According to researcher Bruno Scaillet from the University of Orleans in France, these lunar volcanic glasses were first believed to be the by-product of fire fountain eruptions where a jet of basaltic heavy lava flowed from a vent that spattered droplets of lava which quickly formed into glass beads.
He explains this process as something similar to shaking a can of soda and then taking of its cap. On Earth, however, fire fountains are triggered by gas made from carbon dioxide or water.
However, this new analysis of the lunar volcanic glass beads reveals that there are concentrations of carbon and water that gradually decreased in the core of the beads that suggest a degassing event, according to researcher Alberto Saal of Brown University.
Follow-up studies that include computer simulation models reveal that these fire fountains on the moon were most likely fuelled by carbon monoxide gas. Saal adds that it was highly debated that it could be carbon monoxide, yet there was still no evidence at the time. Some say it could also be hydrogen however there is no geologic evidence of activity that there exists a fluid that is abundant in hydrogen, he says.
Researchers also reveal that the carbon concentrations discovered from the lunar melts are almost similar to basalts found on Earth that originate from eruptions under mid-ocean ridges.
Saal and his team have already suggested from prior studies that the Earth and its natural satellite possess similar concentrations of water including other volatiles and similar ratios of hydrogen isotopes as well.

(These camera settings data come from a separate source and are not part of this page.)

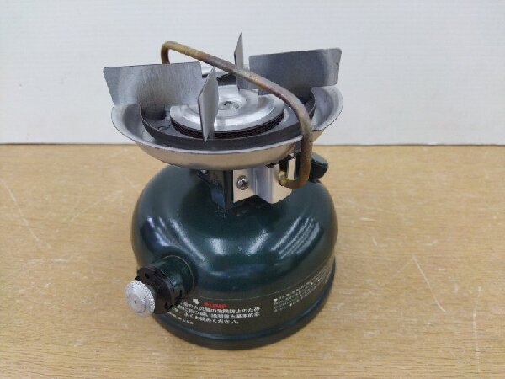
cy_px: 190
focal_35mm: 27
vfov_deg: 51.4
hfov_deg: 65.3
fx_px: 394
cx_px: 252
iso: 478
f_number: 1.79
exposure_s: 1/400
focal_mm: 4.71
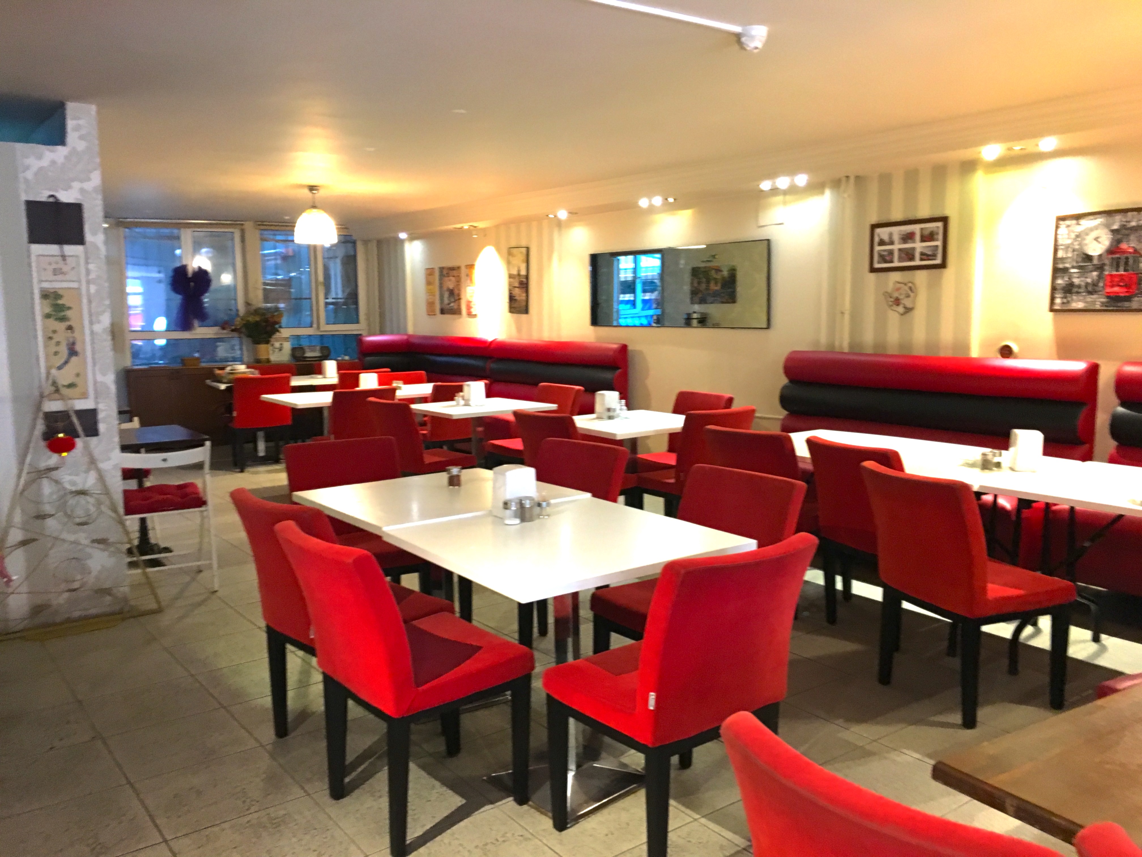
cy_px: 428
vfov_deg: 48.2
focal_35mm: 29
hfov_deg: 61.7
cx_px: 571
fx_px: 957
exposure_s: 1/25
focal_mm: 4.15
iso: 200
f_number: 2.2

This new study can now offer a better understanding about how the moon was formed where the major theory involves that the Earth collided into a cosmic object the size of Mars during the early formation of the solar system as the remnants formed together into the moon.
Saal says that this volatile evidence suggests that Earth's present volatiles have survived this major cosmic impact that became included in the accretion of the moon or those volatiles present on Earth and the moon now, originally come from a singular source or primitive meteorites.
This new study is published in the journal Nature Geoscience.